SOURCE MATERIAL
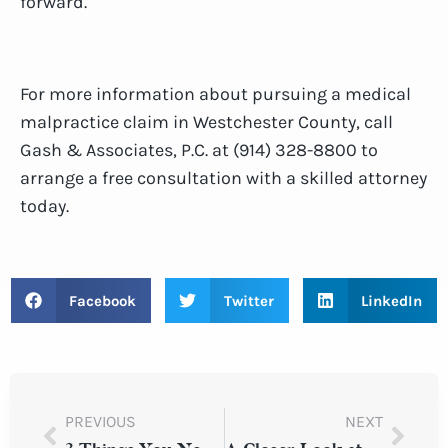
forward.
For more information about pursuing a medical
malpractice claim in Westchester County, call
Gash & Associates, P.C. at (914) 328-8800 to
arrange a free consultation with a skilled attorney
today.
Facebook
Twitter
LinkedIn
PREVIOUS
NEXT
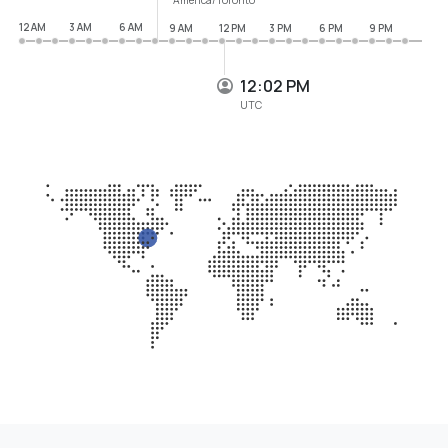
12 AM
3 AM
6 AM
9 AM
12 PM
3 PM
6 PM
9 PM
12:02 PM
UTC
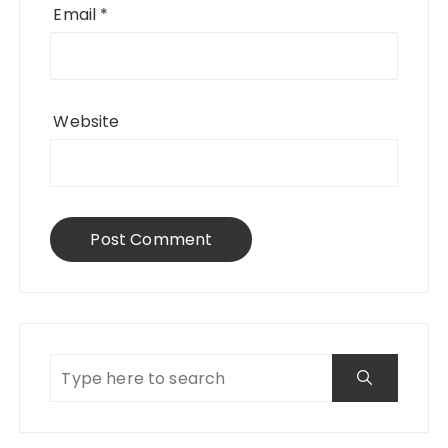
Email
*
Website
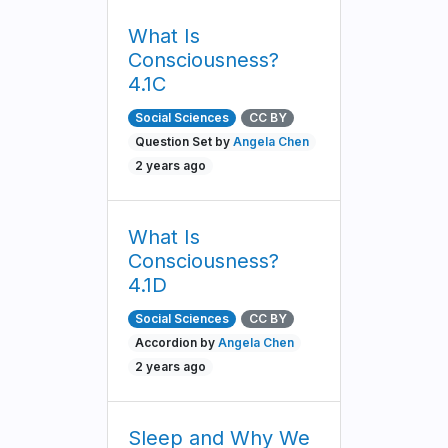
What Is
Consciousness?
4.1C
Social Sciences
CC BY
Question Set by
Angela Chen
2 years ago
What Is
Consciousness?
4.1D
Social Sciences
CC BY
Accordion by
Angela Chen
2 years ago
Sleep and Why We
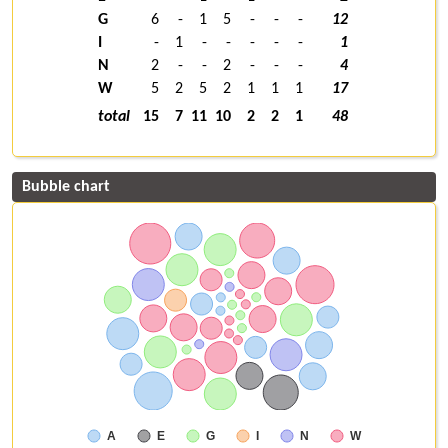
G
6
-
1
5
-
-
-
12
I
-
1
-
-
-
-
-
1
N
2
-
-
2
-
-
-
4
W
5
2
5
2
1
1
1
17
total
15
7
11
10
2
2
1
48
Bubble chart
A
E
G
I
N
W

WHAT YOU NEED TO DO
The expected output is every entry above, retyped exactly, with the pictures removed.

OUTPUT BELOW
forward.
For more information about pursuing a medical
malpractice claim in Westchester County, call
Gash & Associates, P.C. at (914) 328-8800 to
arrange a free consultation with a skilled attorney
today.
Facebook
Twitter
LinkedIn
PREVIOUS
NEXT
12 AM
3 AM
6 AM
9 AM
12 PM
3 PM
6 PM
9 PM
12:02 PM
UTC
Email
*
Website
What Is
Consciousness?
4.1C
Social Sciences
CC BY
Question Set by
Angela Chen
2 years ago
What Is
Consciousness?
4.1D
Social Sciences
CC BY
Accordion by
Angela Chen
2 years ago
Sleep and Why We
G
6
-
1
5
-
-
-
12
I
-
1
-
-
-
-
-
1
N
2
-
-
2
-
-
-
4
W
5
2
5
2
1
1
1
17
total
15
7
11
10
2
2
1
48
Bubble chart
A
E
G
I
N
W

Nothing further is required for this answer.